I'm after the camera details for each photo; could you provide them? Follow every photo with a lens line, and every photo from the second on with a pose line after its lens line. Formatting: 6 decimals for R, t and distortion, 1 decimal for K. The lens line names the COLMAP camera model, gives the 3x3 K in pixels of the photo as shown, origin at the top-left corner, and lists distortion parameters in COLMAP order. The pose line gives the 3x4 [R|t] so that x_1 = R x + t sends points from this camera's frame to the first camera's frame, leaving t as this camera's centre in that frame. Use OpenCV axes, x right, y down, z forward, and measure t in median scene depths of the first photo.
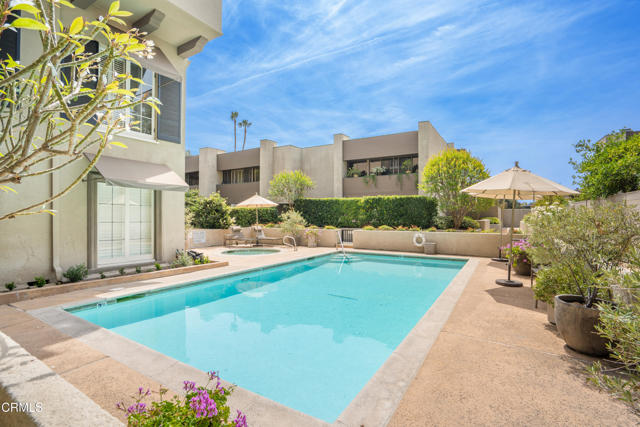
lens RADIAL K [[300.2, 0, 317.5], [0, 300.2, 214.9], [0, 0, 1]] dist [-0.000774, -0.000012]
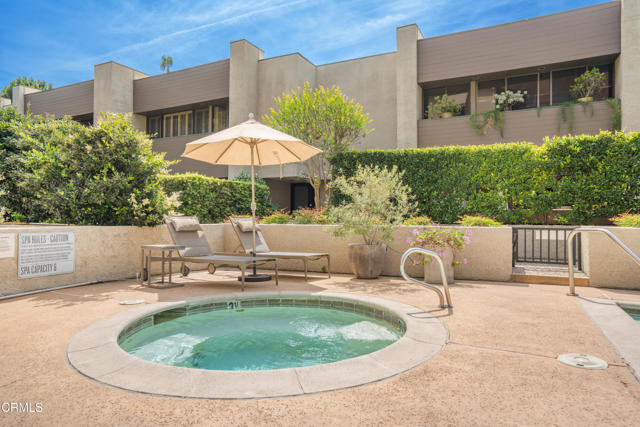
lens RADIAL K [[379.7, 0, 322.7], [0, 379.7, 213.9], [0, 0, 1]] dist [0.007904, 0.000779]
pose [[0.992305, 0.005312, 0.123701, -0.170535], [-0.003986, 0.999932, -0.010962, 0.036705], [-0.123751, 0.010385, 0.992259, 0.566816]]
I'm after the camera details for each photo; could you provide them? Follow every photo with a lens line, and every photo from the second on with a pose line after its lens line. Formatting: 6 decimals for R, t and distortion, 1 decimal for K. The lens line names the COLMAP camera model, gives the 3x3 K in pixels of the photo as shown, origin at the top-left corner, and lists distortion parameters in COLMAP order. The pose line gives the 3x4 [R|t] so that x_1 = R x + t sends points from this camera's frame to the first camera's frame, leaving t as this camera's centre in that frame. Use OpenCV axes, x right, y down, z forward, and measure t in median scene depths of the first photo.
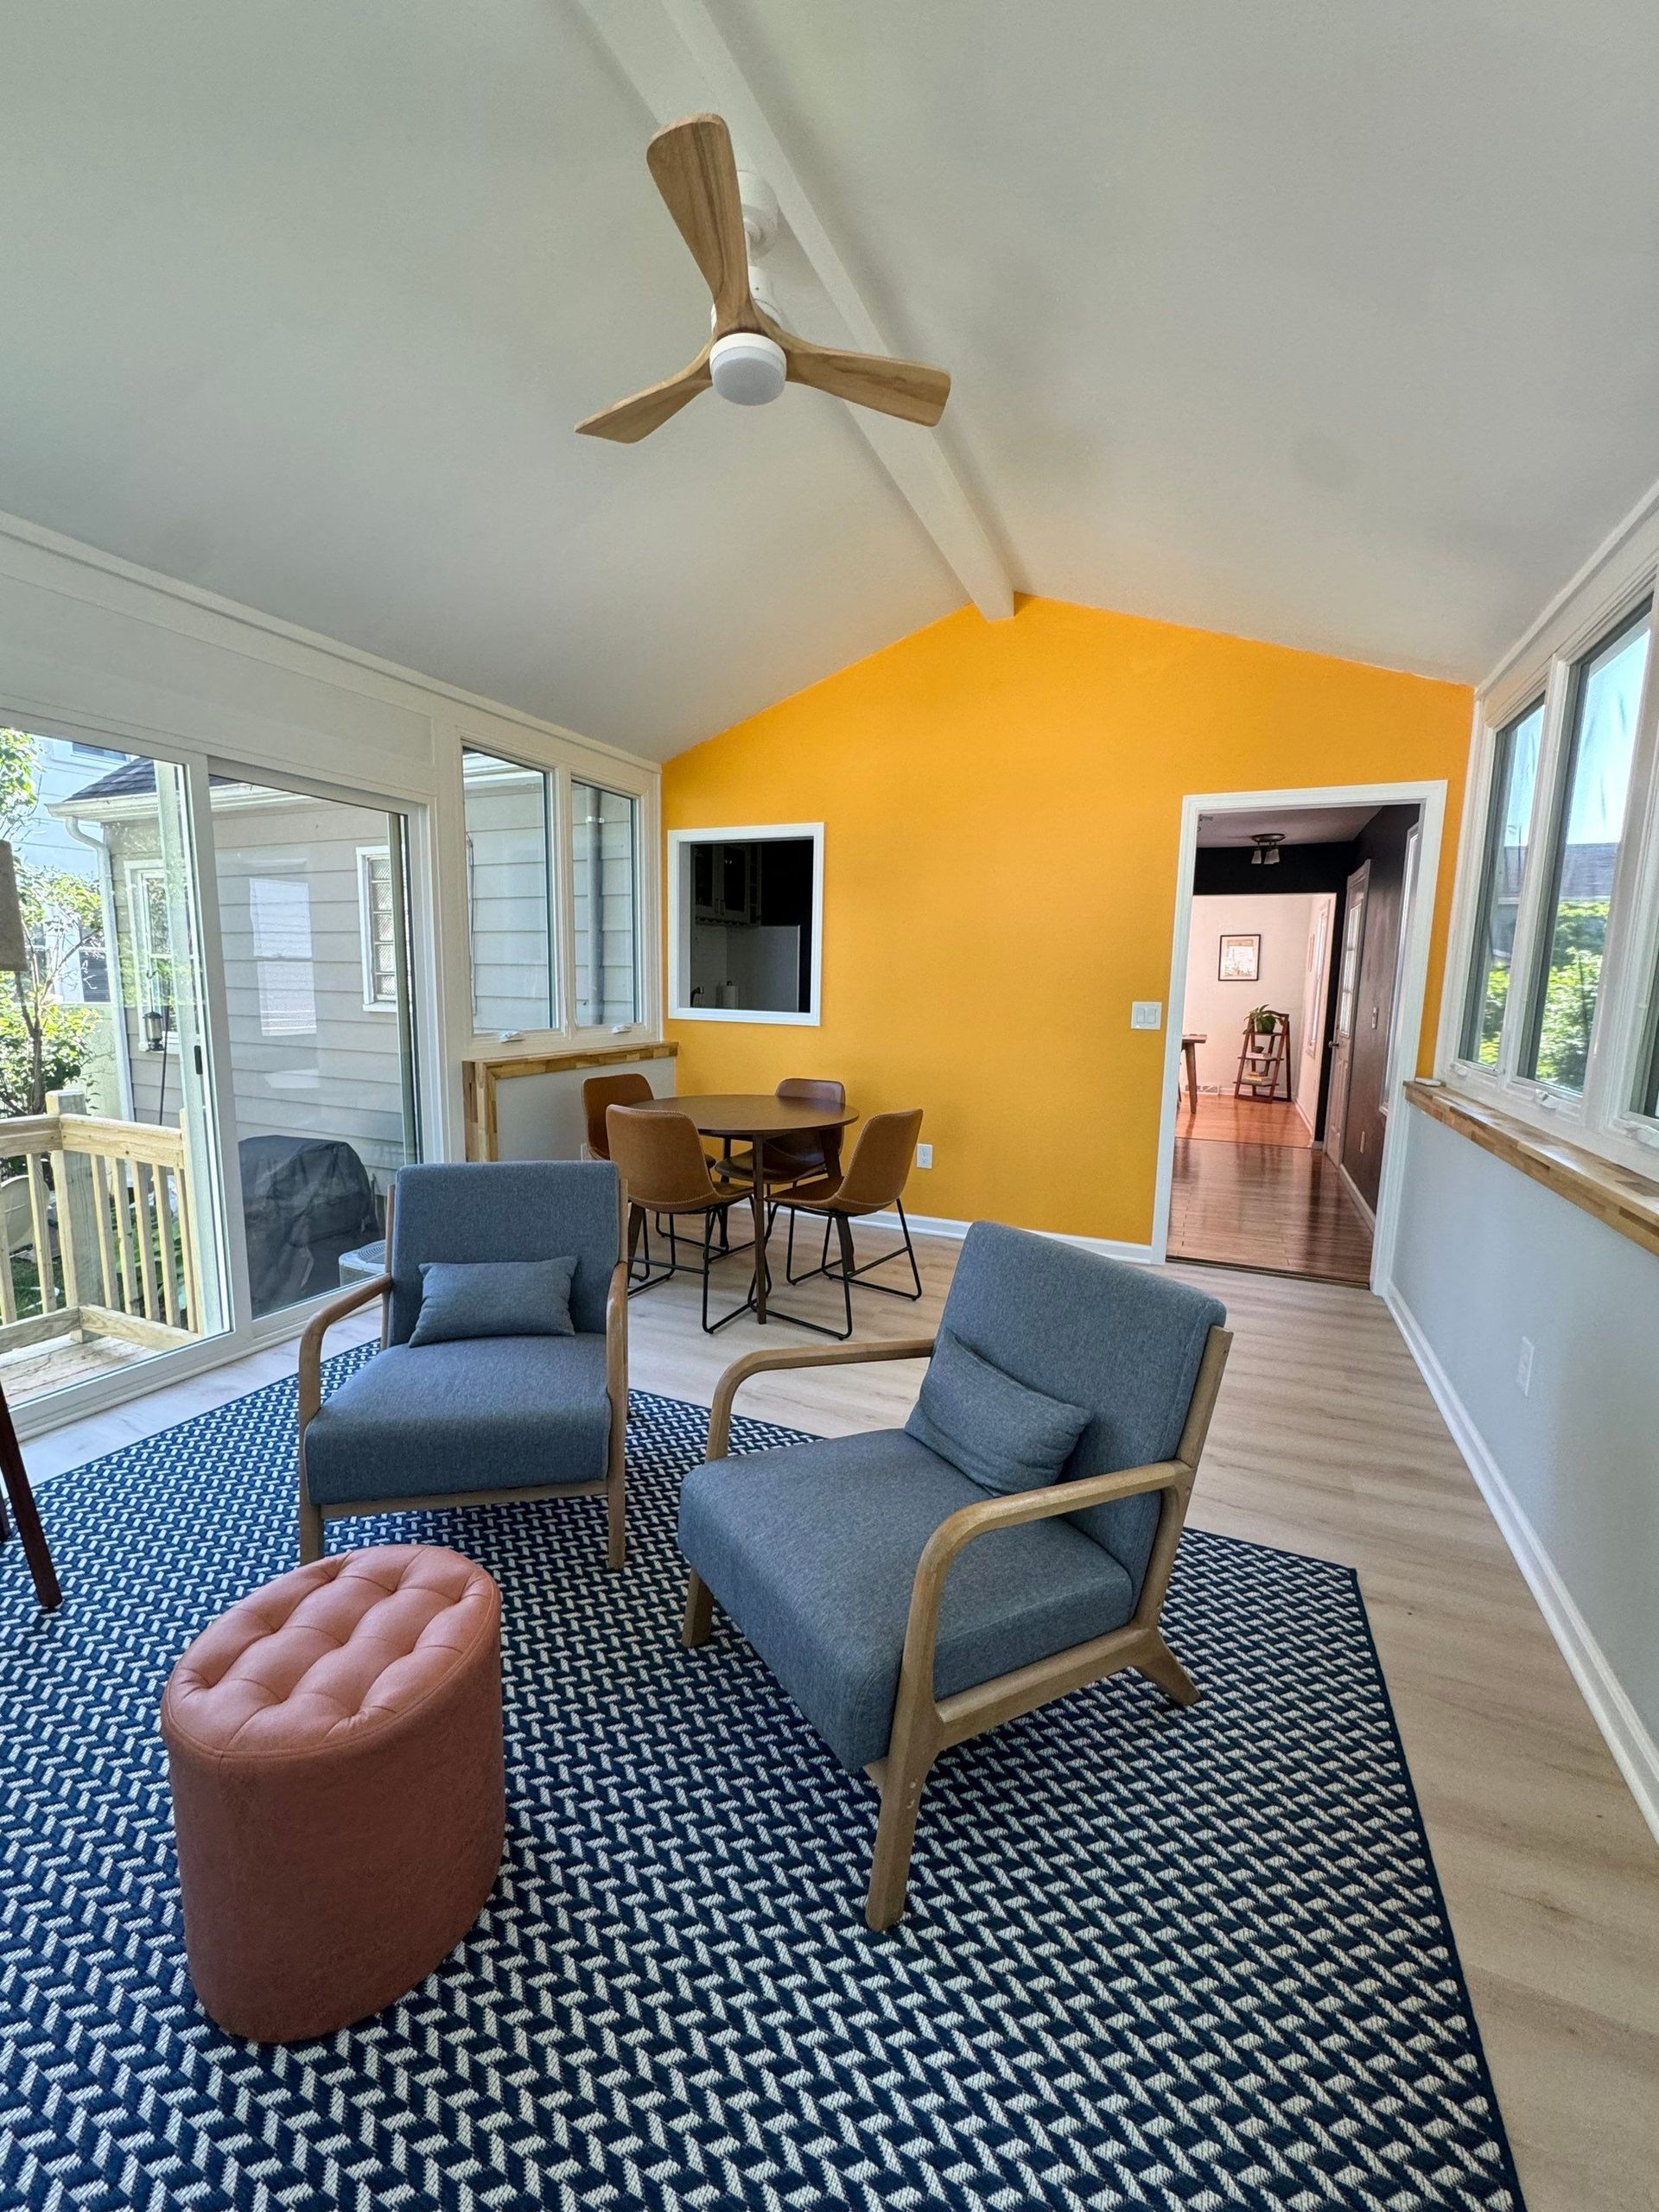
lens RADIAL K [[882.4, 0, 832.3], [0, 882.4, 1099.6], [0, 0, 1]] dist [-0.000317, -0.000016]
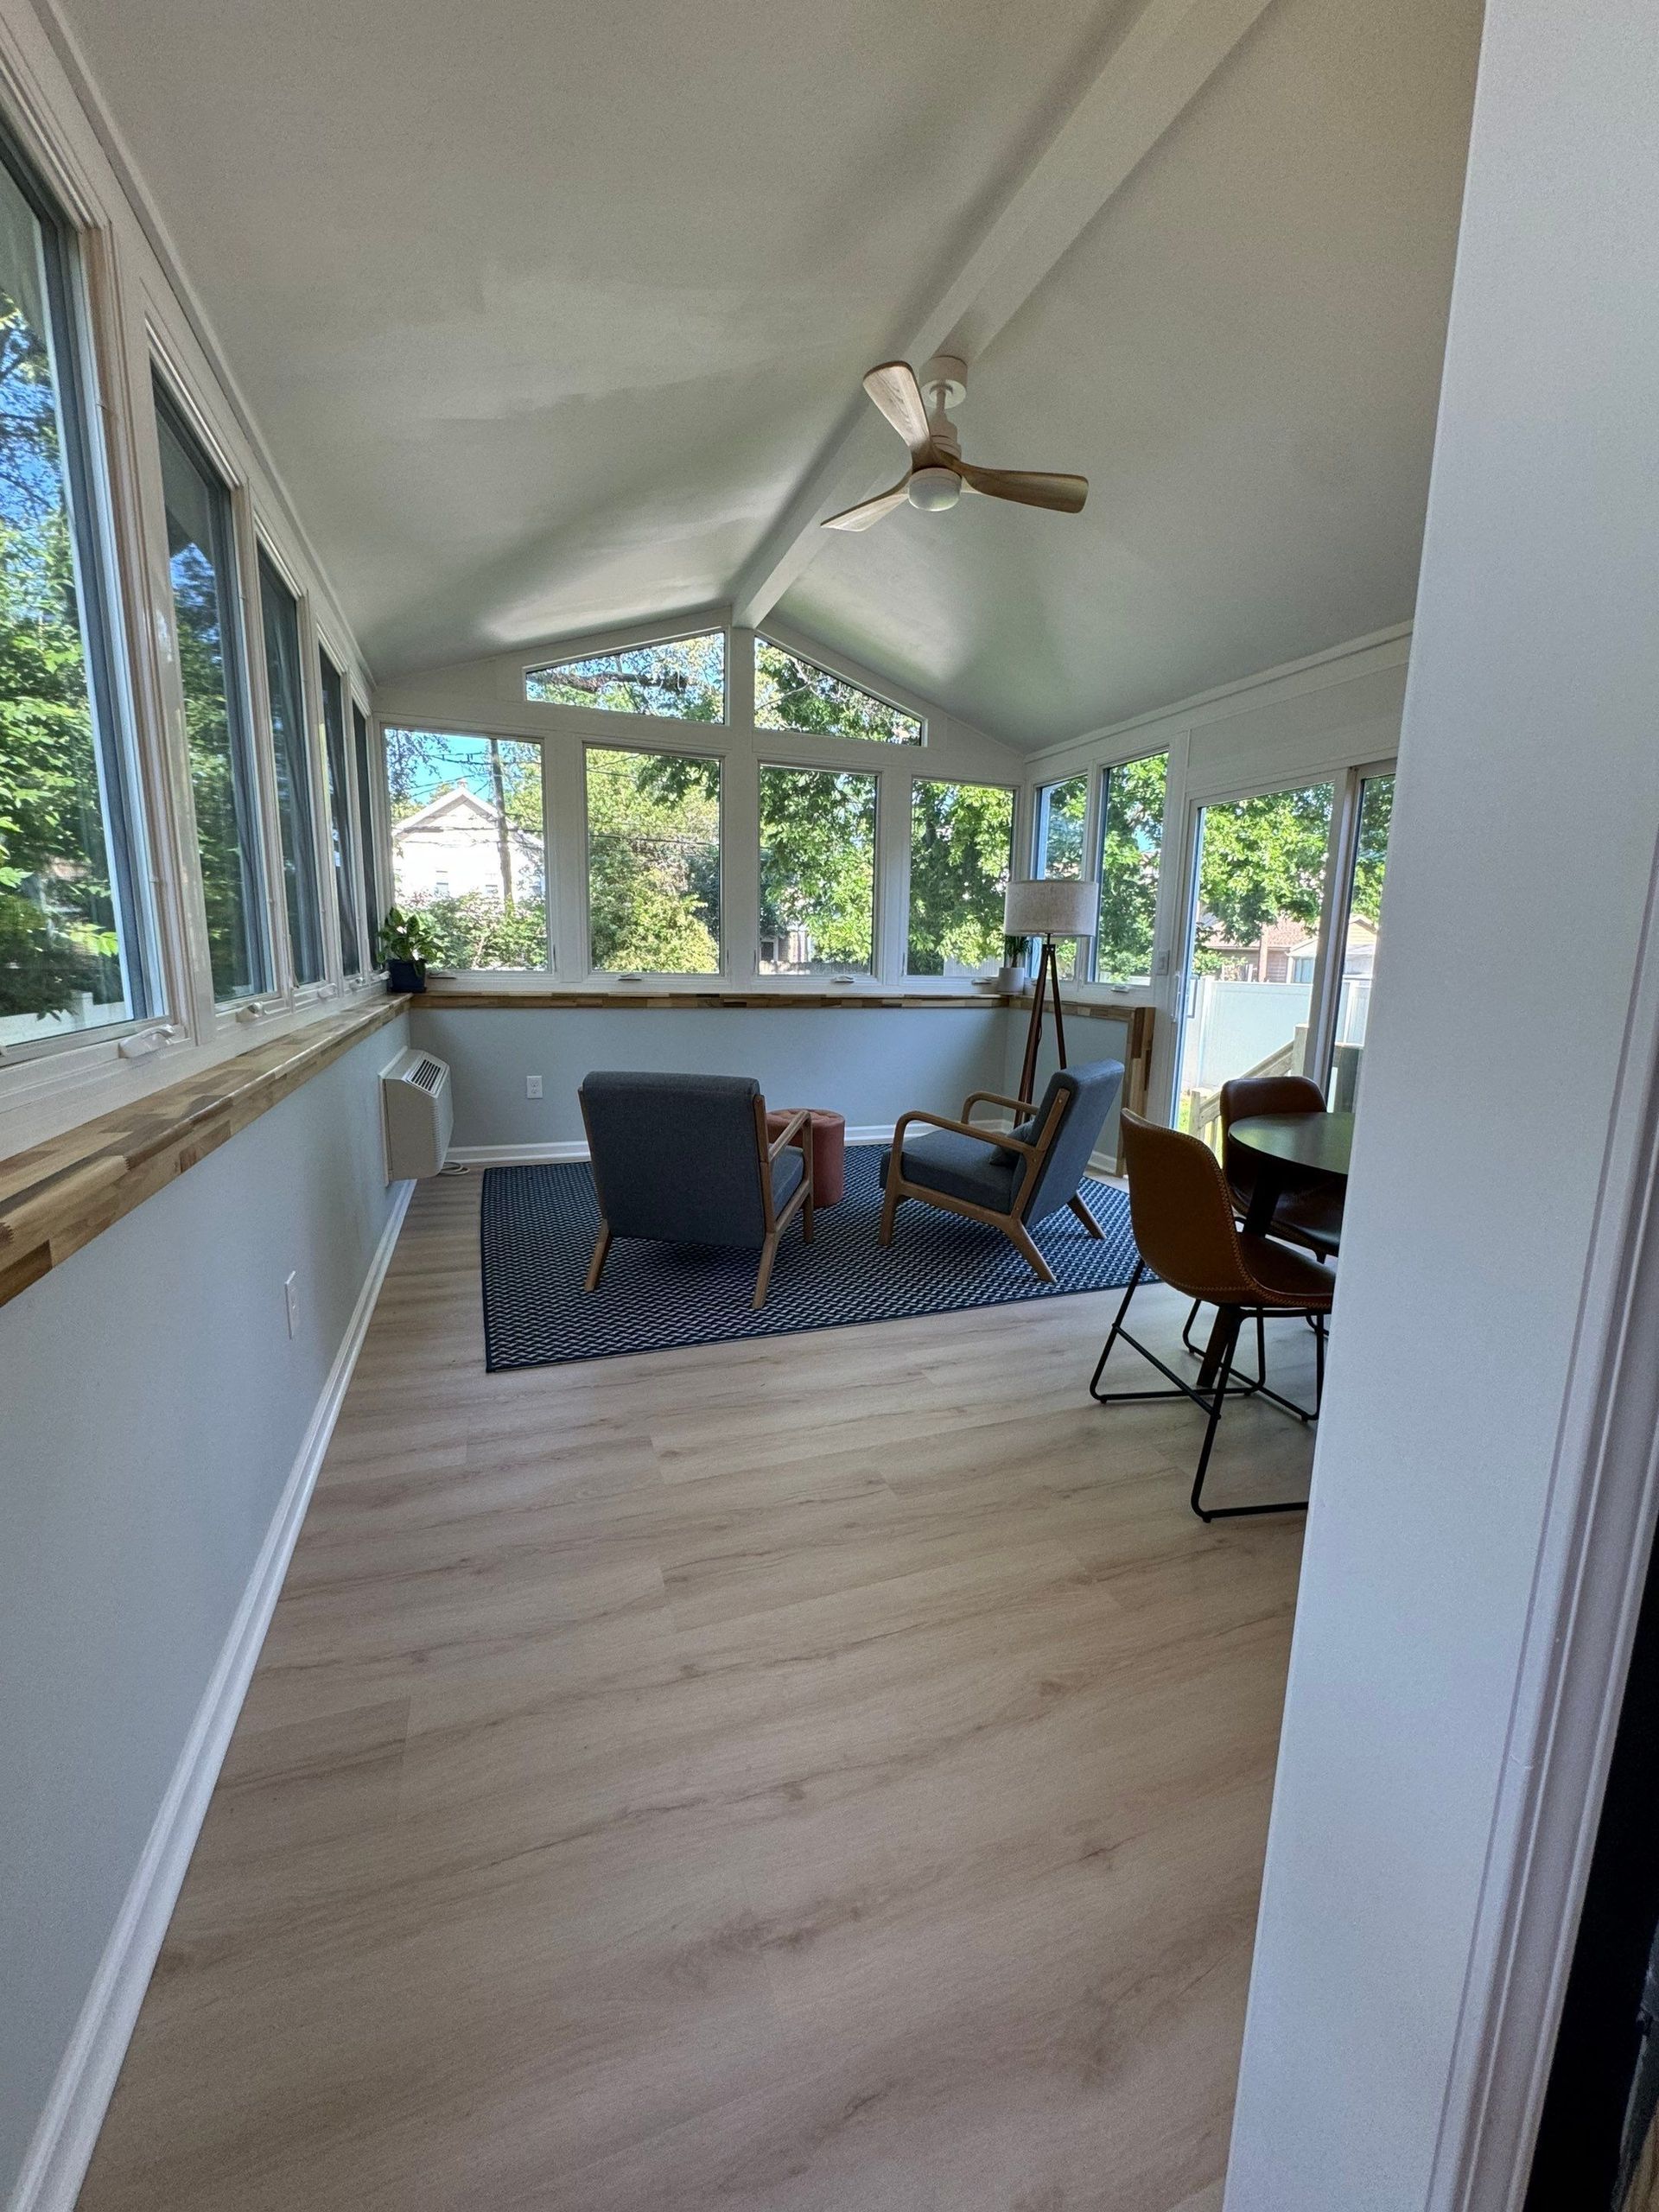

────────

AIM OF THE TASK: Write the records above out again exactly, but not the pictures.

TASK SOLUTION:
I'm after the camera details for each photo; could you provide them? Follow every photo with a lens line, and every photo from the second on with a pose line after its lens line. Formatting: 6 decimals for R, t and distortion, 1 decimal for K. The lens line names the COLMAP camera model, gives the 3x3 K in pixels of the photo as shown, origin at the top-left corner, and lists distortion parameters in COLMAP order. The pose line gives the 3x4 [R|t] so that x_1 = R x + t sends points from this camera's frame to the first camera's frame, leaving t as this camera's centre in that frame. Use OpenCV axes, x right, y down, z forward, and measure t in median scene depths of the first photo.
lens RADIAL K [[300.2, 0, 317.5], [0, 300.2, 214.9], [0, 0, 1]] dist [-0.000774, -0.000012]
lens RADIAL K [[379.7, 0, 322.7], [0, 379.7, 213.9], [0, 0, 1]] dist [0.007904, 0.000779]
pose [[0.992305, 0.005312, 0.123701, -0.170535], [-0.003986, 0.999932, -0.010962, 0.036705], [-0.123751, 0.010385, 0.992259, 0.566816]]
I'm after the camera details for each photo; could you provide them? Follow every photo with a lens line, and every photo from the second on with a pose line after its lens line. Formatting: 6 decimals for R, t and distortion, 1 decimal for K. The lens line names the COLMAP camera model, gives the 3x3 K in pixels of the photo as shown, origin at the top-left corner, and lists distortion parameters in COLMAP order. The pose line gives the 3x4 [R|t] so that x_1 = R x + t sends points from this camera's frame to the first camera's frame, leaving t as this camera's centre in that frame. Use OpenCV axes, x right, y down, z forward, and measure t in median scene depths of the first photo.
lens RADIAL K [[882.4, 0, 832.3], [0, 882.4, 1099.6], [0, 0, 1]] dist [-0.000317, -0.000016]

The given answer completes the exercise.